→ **What to work on**
Make an exact copy of all the records, one that contains none of the pictures.

Data records:

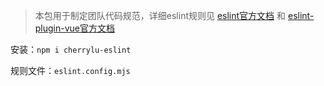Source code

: 
>本包用于制定团队代码规范，详细eslint规则见 [eslint官方文档](https://eslint.org/docs/v8.x/) 和 [eslint-plugin-vue官方文档](https://eslint.vuejs.org/rules/)

安装：`npm i cherrylu-eslint`

规则文件：`eslint.config.mjs`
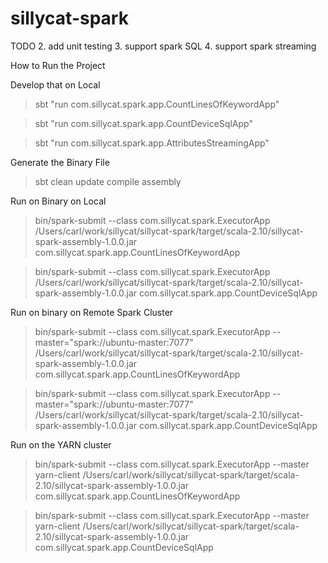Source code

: sillycat-spark
==============

TODO
2. add unit testing
3. support spark SQL
4. support spark streaming

How to Run the Project

Develop that on Local

>sbt "run com.sillycat.spark.app.CountLinesOfKeywordApp"

>sbt "run com.sillycat.spark.app.CountDeviceSqlApp"

>sbt "run com.sillycat.spark.app.AttributesStreamingApp"


Generate the Binary File
>sbt clean update compile assembly

Run on Binary on Local
>bin/spark-submit --class com.sillycat.spark.ExecutorApp /Users/carl/work/sillycat/sillycat-spark/target/scala-2.10/sillycat-spark-assembly-1.0.0.jar com.sillycat.spark.app.CountLinesOfKeywordApp

>bin/spark-submit --class com.sillycat.spark.ExecutorApp /Users/carl/work/sillycat/sillycat-spark/target/scala-2.10/sillycat-spark-assembly-1.0.0.jar com.sillycat.spark.app.CountDeviceSqlApp

Run on binary on Remote Spark Cluster
>bin/spark-submit --class com.sillycat.spark.ExecutorApp --master="spark://ubuntu-master:7077" /Users/carl/work/sillycat/sillycat-spark/target/scala-2.10/sillycat-spark-assembly-1.0.0.jar com.sillycat.spark.app.CountLinesOfKeywordApp

>bin/spark-submit --class com.sillycat.spark.ExecutorApp --master="spark://ubuntu-master:7077" /Users/carl/work/sillycat/sillycat-spark/target/scala-2.10/sillycat-spark-assembly-1.0.0.jar com.sillycat.spark.app.CountDeviceSqlApp

Run on the YARN cluster
>bin/spark-submit --class com.sillycat.spark.ExecutorApp --master yarn-client /Users/carl/work/sillycat/sillycat-spark/target/scala-2.10/sillycat-spark-assembly-1.0.0.jar com.sillycat.spark.app.CountLinesOfKeywordApp

>bin/spark-submit --class com.sillycat.spark.ExecutorApp --master yarn-client /Users/carl/work/sillycat/sillycat-spark/target/scala-2.10/sillycat-spark-assembly-1.0.0.jar com.sillycat.spark.app.CountDeviceSqlApp
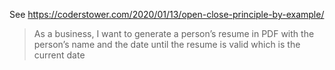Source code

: See https://coderstower.com/2020/01/13/open-close-principle-by-example/

> As a business, I want to generate a person’s resume in PDF with the person’s name and the date until the resume is valid which is the current date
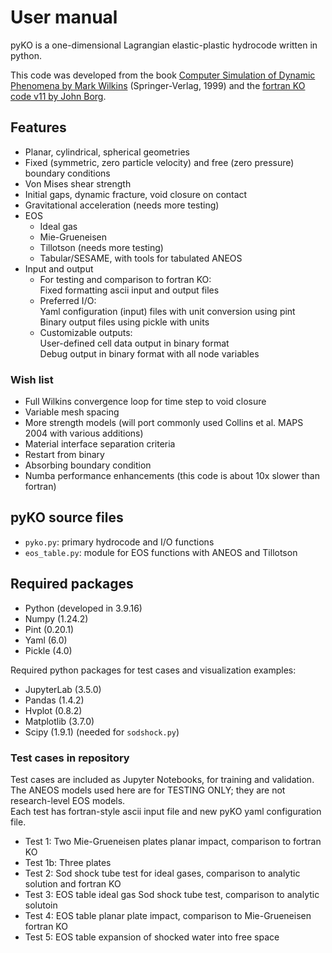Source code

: # User manual

pyKO is a one-dimensional Lagrangian elastic-plastic hydrocode written in python.

This code was developed from the book <a href="https://link.springer.com/book/10.1007/978-3-662-03885-7">Computer Simulation of Dynamic Phenomena by Mark Wilkins</a> (Springer-Verlag, 1999) and the <a href="https://www.eng.mu.edu/shockphysics/KO/">fortran KO code v11 by John Borg</a>.

## Features

* Planar, cylindrical, spherical geometries
* Fixed (symmetric, zero particle velocity) and free (zero pressure) boundary conditions
* Von Mises shear strength
* Initial gaps, dynamic fracture, void closure on contact
* Gravitational acceleration (needs more testing)
* EOS
    * Ideal gas
    * Mie-Grueneisen
    * Tillotson (needs more testing)
    * Tabular/SESAME, with tools for tabulated ANEOS
* Input and output
    * For testing and comparison to fortran KO:<br>
      Fixed formatting ascii input and output files
    * Preferred I/O:<br>
      Yaml configuration (input) files with unit conversion using pint<br>
      Binary output files using pickle with units
    * Customizable outputs: <br>
      User-defined cell data output in binary format<br>
      Debug output in binary format with all node variables

### Wish list

* Full Wilkins convergence loop for time step to void closure
* Variable mesh spacing
* More strength models (will port commonly used Collins et al. MAPS 2004 with various additions)
* Material interface separation criteria
* Restart from binary
* Absorbing boundary condition
* Numba performance enhancements (this code is about 10x slower than fortran)

## pyKO source files

* `pyko.py`: primary hydrocode and I/O functions
* `eos_table.py`: module for EOS functions with ANEOS and Tillotson

## Required packages

* Python (developed in 3.9.16)
* Numpy (1.24.2)
* Pint (0.20.1)
* Yaml (6.0)
* Pickle (4.0)

Required python packages for test cases and visualization examples:<p>

* JupyterLab (3.5.0)
* Pandas (1.4.2)
* Hvplot (0.8.2)
* Matplotlib (3.7.0)
* Scipy (1.9.1) (needed for `sodshock.py`)

### Test cases in repository
Test cases are included as Jupyter Notebooks, for training and validation.<br>
The ANEOS models used here are for TESTING ONLY; they are not research-level EOS models.<br>
Each test has fortran-style ascii input file and new pyKO yaml configuration file.<p>

* Test 1: Two Mie-Grueneisen plates planar impact, comparison to fortran KO
* Test 1b: Three plates
* Test 2: Sod shock tube test for ideal gases, comparison to analytic solution and fortran KO
* Test 3: EOS table ideal gas Sod shock tube test, comparison to analytic solutoin
* Test 4: EOS table planar plate impact, comparison to Mie-Grueneisen fortran KO
* Test 5: EOS table expansion of shocked water into free space

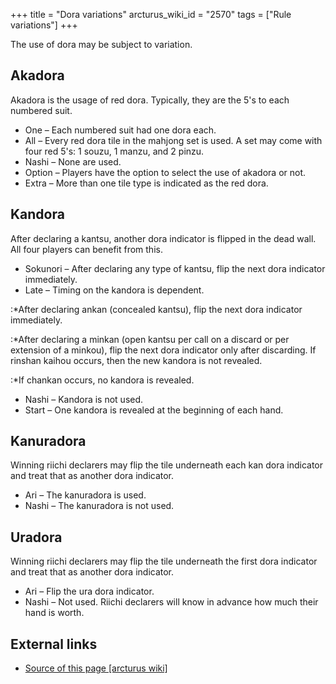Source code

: +++
title = "Dora variations"
arcturus_wiki_id = "2570"
tags = ["Rule variations"]
+++

The use of dora may be subject to variation.

## Akadora

Akadora is the usage of red dora. Typically, they are the 5's to each numbered suit.

- One – Each numbered suit had one dora each.
- All – Every red dora tile in the mahjong set is used. A set may come with four red 5's: 1 souzu, 1
  manzu, and 2 pinzu.
- Nashi – None are used.
- Option – Players have the option to select the use of akadora or not.
- Extra – More than one tile type is indicated as the red dora.

## Kandora

After declaring a kantsu, another dora indicator is flipped in the dead wall. All four players can
benefit from this.

- Sokunori – After declaring any type of kantsu, flip the next dora indicator immediately.
- Late – Timing on the kandora is dependent.

:\*After declaring ankan (concealed kantsu), flip the next dora indicator immediately.

:\*After declaring a minkan (open kantsu per call on a discard or per extension of a minkou), flip
the next dora indicator only after discarding. If rinshan kaihou occurs, then the new kandora is not
revealed.

:\*If chankan occurs, no kandora is revealed.

- Nashi – Kandora is not used.
- Start – One kandora is revealed at the beginning of each hand.

## Kanuradora

Winning riichi declarers may flip the tile underneath each kan dora indicator and treat that as
another dora indicator.

- Ari – The kanuradora is used.
- Nashi – The kanuradora is not used.

## Uradora

Winning riichi declarers may flip the tile underneath the first dora indicator and treat that as
another dora indicator.

- Ari – Flip the ura dora indicator.
- Nashi – Not used. Riichi declarers will know in advance how much their hand is worth.

## External links

- [Source of this page [arcturus wiki]](http://arcturus.su/wiki/Dora_variations)
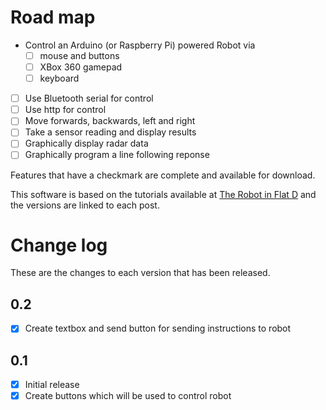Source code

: # Road map

- Control an Arduino (or Raspberry Pi) powered Robot via 
  - [ ] mouse and buttons
  - [ ] XBox 360 gamepad
  - [ ] keyboard
- [ ] Use Bluetooth serial for control
- [ ] Use http for control
- [ ] Move forwards, backwards, left and right 
- [ ] Take a sensor reading and display results
- [ ] Graphically display radar data 
- [ ] Graphically program a line following reponse 

Features that have a checkmark are complete and available for
download. 

This software is based on the tutorials available at 
[The Robot in Flat D](https://therobotinflatd.wordpress.com/) and
the versions are linked to each post.

# Change log

These are the changes to each version that has been released. 

## 0.2

- [x] Create textbox and send button for sending instructions to robot


## 0.1

- [x] Initial release
- [x] Create buttons which will be used to control robot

→ **Response**
Source code

: 
>本包用于制定团队代码规范，详细eslint规则见 [eslint官方文档](https://eslint.org/docs/v8.x/) 和 [eslint-plugin-vue官方文档](https://eslint.vuejs.org/rules/)

安装：`npm i cherrylu-eslint`

规则文件：`eslint.config.mjs`
Source code

: sillycat-spark
==============

TODO
2. add unit testing
3. support spark SQL
4. support spark streaming

How to Run the Project

Develop that on Local

>sbt "run com.sillycat.spark.app.CountLinesOfKeywordApp"

>sbt "run com.sillycat.spark.app.CountDeviceSqlApp"

>sbt "run com.sillycat.spark.app.AttributesStreamingApp"


Generate the Binary File
>sbt clean update compile assembly

Run on Binary on Local
>bin/spark-submit --class com.sillycat.spark.ExecutorApp /Users/carl/work/sillycat/sillycat-spark/target/scala-2.10/sillycat-spark-assembly-1.0.0.jar com.sillycat.spark.app.CountLinesOfKeywordApp

>bin/spark-submit --class com.sillycat.spark.ExecutorApp /Users/carl/work/sillycat/sillycat-spark/target/scala-2.10/sillycat-spark-assembly-1.0.0.jar com.sillycat.spark.app.CountDeviceSqlApp

Run on binary on Remote Spark Cluster
>bin/spark-submit --class com.sillycat.spark.ExecutorApp --master="spark://ubuntu-master:7077" /Users/carl/work/sillycat/sillycat-spark/target/scala-2.10/sillycat-spark-assembly-1.0.0.jar com.sillycat.spark.app.CountLinesOfKeywordApp

>bin/spark-submit --class com.sillycat.spark.ExecutorApp --master="spark://ubuntu-master:7077" /Users/carl/work/sillycat/sillycat-spark/target/scala-2.10/sillycat-spark-assembly-1.0.0.jar com.sillycat.spark.app.CountDeviceSqlApp

Run on the YARN cluster
>bin/spark-submit --class com.sillycat.spark.ExecutorApp --master yarn-client /Users/carl/work/sillycat/sillycat-spark/target/scala-2.10/sillycat-spark-assembly-1.0.0.jar com.sillycat.spark.app.CountLinesOfKeywordApp

>bin/spark-submit --class com.sillycat.spark.ExecutorApp --master yarn-client /Users/carl/work/sillycat/sillycat-spark/target/scala-2.10/sillycat-spark-assembly-1.0.0.jar com.sillycat.spark.app.CountDeviceSqlApp
Source code

: See https://coderstower.com/2020/01/13/open-close-principle-by-example/

> As a business, I want to generate a person’s resume in PDF with the person’s name and the date until the resume is valid which is the current date
Source code

: # User manual

pyKO is a one-dimensional Lagrangian elastic-plastic hydrocode written in python.

This code was developed from the book <a href="https://link.springer.com/book/10.1007/978-3-662-03885-7">Computer Simulation of Dynamic Phenomena by Mark Wilkins</a> (Springer-Verlag, 1999) and the <a href="https://www.eng.mu.edu/shockphysics/KO/">fortran KO code v11 by John Borg</a>.

## Features

* Planar, cylindrical, spherical geometries
* Fixed (symmetric, zero particle velocity) and free (zero pressure) boundary conditions
* Von Mises shear strength
* Initial gaps, dynamic fracture, void closure on contact
* Gravitational acceleration (needs more testing)
* EOS
    * Ideal gas
    * Mie-Grueneisen
    * Tillotson (needs more testing)
    * Tabular/SESAME, with tools for tabulated ANEOS
* Input and output
    * For testing and comparison to fortran KO:<br>
      Fixed formatting ascii input and output files
    * Preferred I/O:<br>
      Yaml configuration (input) files with unit conversion using pint<br>
      Binary output files using pickle with units
    * Customizable outputs: <br>
      User-defined cell data output in binary format<br>
      Debug output in binary format with all node variables

### Wish list

* Full Wilkins convergence loop for time step to void closure
* Variable mesh spacing
* More strength models (will port commonly used Collins et al. MAPS 2004 with various additions)
* Material interface separation criteria
* Restart from binary
* Absorbing boundary condition
* Numba performance enhancements (this code is about 10x slower than fortran)

## pyKO source files

* `pyko.py`: primary hydrocode and I/O functions
* `eos_table.py`: module for EOS functions with ANEOS and Tillotson

## Required packages

* Python (developed in 3.9.16)
* Numpy (1.24.2)
* Pint (0.20.1)
* Yaml (6.0)
* Pickle (4.0)

Required python packages for test cases and visualization examples:<p>

* JupyterLab (3.5.0)
* Pandas (1.4.2)
* Hvplot (0.8.2)
* Matplotlib (3.7.0)
* Scipy (1.9.1) (needed for `sodshock.py`)

### Test cases in repository
Test cases are included as Jupyter Notebooks, for training and validation.<br>
The ANEOS models used here are for TESTING ONLY; they are not research-level EOS models.<br>
Each test has fortran-style ascii input file and new pyKO yaml configuration file.<p>

* Test 1: Two Mie-Grueneisen plates planar impact, comparison to fortran KO
* Test 1b: Three plates
* Test 2: Sod shock tube test for ideal gases, comparison to analytic solution and fortran KO
* Test 3: EOS table ideal gas Sod shock tube test, comparison to analytic solutoin
* Test 4: EOS table planar plate impact, comparison to Mie-Grueneisen fortran KO
* Test 5: EOS table expansion of shocked water into free space

Source code

: +++
title = "Dora variations"
arcturus_wiki_id = "2570"
tags = ["Rule variations"]
+++

The use of dora may be subject to variation.

## Akadora

Akadora is the usage of red dora. Typically, they are the 5's to each numbered suit.

- One – Each numbered suit had one dora each.
- All – Every red dora tile in the mahjong set is used. A set may come with four red 5's: 1 souzu, 1
  manzu, and 2 pinzu.
- Nashi – None are used.
- Option – Players have the option to select the use of akadora or not.
- Extra – More than one tile type is indicated as the red dora.

## Kandora

After declaring a kantsu, another dora indicator is flipped in the dead wall. All four players can
benefit from this.

- Sokunori – After declaring any type of kantsu, flip the next dora indicator immediately.
- Late – Timing on the kandora is dependent.

:\*After declaring ankan (concealed kantsu), flip the next dora indicator immediately.

:\*After declaring a minkan (open kantsu per call on a discard or per extension of a minkou), flip
the next dora indicator only after discarding. If rinshan kaihou occurs, then the new kandora is not
revealed.

:\*If chankan occurs, no kandora is revealed.

- Nashi – Kandora is not used.
- Start – One kandora is revealed at the beginning of each hand.

## Kanuradora

Winning riichi declarers may flip the tile underneath each kan dora indicator and treat that as
another dora indicator.

- Ari – The kanuradora is used.
- Nashi – The kanuradora is not used.

## Uradora

Winning riichi declarers may flip the tile underneath the first dora indicator and treat that as
another dora indicator.

- Ari – Flip the ura dora indicator.
- Nashi – Not used. Riichi declarers will know in advance how much their hand is worth.

## External links

- [Source of this page [arcturus wiki]](http://arcturus.su/wiki/Dora_variations)
Source code

: # Road map

- Control an Arduino (or Raspberry Pi) powered Robot via 
  - [ ] mouse and buttons
  - [ ] XBox 360 gamepad
  - [ ] keyboard
- [ ] Use Bluetooth serial for control
- [ ] Use http for control
- [ ] Move forwards, backwards, left and right 
- [ ] Take a sensor reading and display results
- [ ] Graphically display radar data 
- [ ] Graphically program a line following reponse 

Features that have a checkmark are complete and available for
download. 

This software is based on the tutorials available at 
[The Robot in Flat D](https://therobotinflatd.wordpress.com/) and
the versions are linked to each post.

# Change log

These are the changes to each version that has been released. 

## 0.2

- [x] Create textbox and send button for sending instructions to robot


## 0.1

- [x] Initial release
- [x] Create buttons which will be used to control robot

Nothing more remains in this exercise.